• [About this exercise] Everything from the line containing "[(C_S_AXIS_TDEST_WIDTH == 0" to the end of the listing is to be set down exactly, both ends included, and nothing before it.

========================

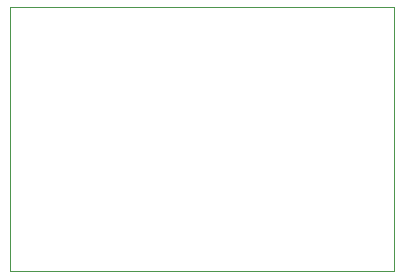
<source format=gbr>
%TF.GenerationSoftware,KiCad,Pcbnew,7.0.10*%
%TF.CreationDate,2024-03-26T17:03:31-04:00*%
%TF.ProjectId,robot_application_v2_KiCAD7,726f626f-745f-4617-9070-6c6963617469,rev?*%
%TF.SameCoordinates,Original*%
%TF.FileFunction,Profile,NP*%
%FSLAX46Y46*%
G04 Gerber Fmt 4.6, Leading zero omitted, Abs format (unit mm)*
G04 Created by KiCad (PCBNEW 7.0.10) date 2024-03-26 17:03:31*
%MOMM*%
%LPD*%
G01*
G04 APERTURE LIST*
%TA.AperFunction,Profile*%
%ADD10C,0.050000*%
%TD*%
G04 APERTURE END LIST*
D10*
X26924000Y-21844000D02*
X59436000Y-21844000D01*
X59436000Y-44196000D01*
X26924000Y-44196000D01*
X26924000Y-21844000D01*
M02*

</source>
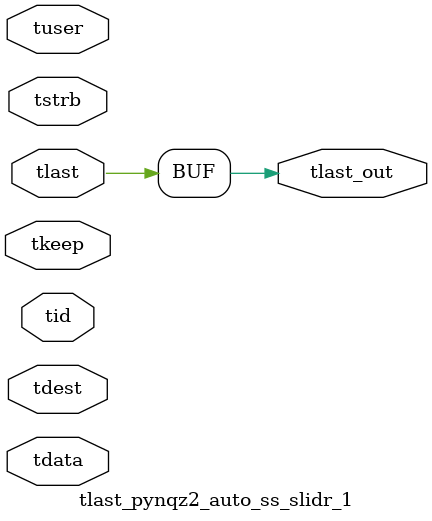
<source format=v>


`timescale 1ps/1ps

module tlast_pynqz2_auto_ss_slidr_1 #
(
parameter C_S_AXIS_TID_WIDTH   = 1,
parameter C_S_AXIS_TUSER_WIDTH = 0,
parameter C_S_AXIS_TDATA_WIDTH = 0,
parameter C_S_AXIS_TDEST_WIDTH = 0
)
(
input  [(C_S_AXIS_TID_WIDTH   == 0 ? 1 : C_S_AXIS_TID_WIDTH)-1:0       ] tid,
input  [(C_S_AXIS_TDATA_WIDTH == 0 ? 1 : C_S_AXIS_TDATA_WIDTH)-1:0     ] tdata,
input  [(C_S_AXIS_TUSER_WIDTH == 0 ? 1 : C_S_AXIS_TUSER_WIDTH)-1:0     ] tuser,
input  [(C_S_AXIS_TDEST_WIDTH == 0 ? 1 : C_S_AXIS_TDEST_WIDTH)-1:0     ] tdest,
input  [(C_S_AXIS_TDATA_WIDTH/8)-1:0 ] tkeep,
input  [(C_S_AXIS_TDATA_WIDTH/8)-1:0 ] tstrb,
input  [0:0]                                                             tlast,
output                                                                   tlast_out
);

assign tlast_out = {tlast};

endmodule


</source>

========================

• [Problem solution]
input  [(C_S_AXIS_TDEST_WIDTH == 0 ? 1 : C_S_AXIS_TDEST_WIDTH)-1:0     ] tdest,
input  [(C_S_AXIS_TDATA_WIDTH/8)-1:0 ] tkeep,
input  [(C_S_AXIS_TDATA_WIDTH/8)-1:0 ] tstrb,
input  [0:0]                                                             tlast,
output                                                                   tlast_out
);

assign tlast_out = {tlast};

endmodule


</source>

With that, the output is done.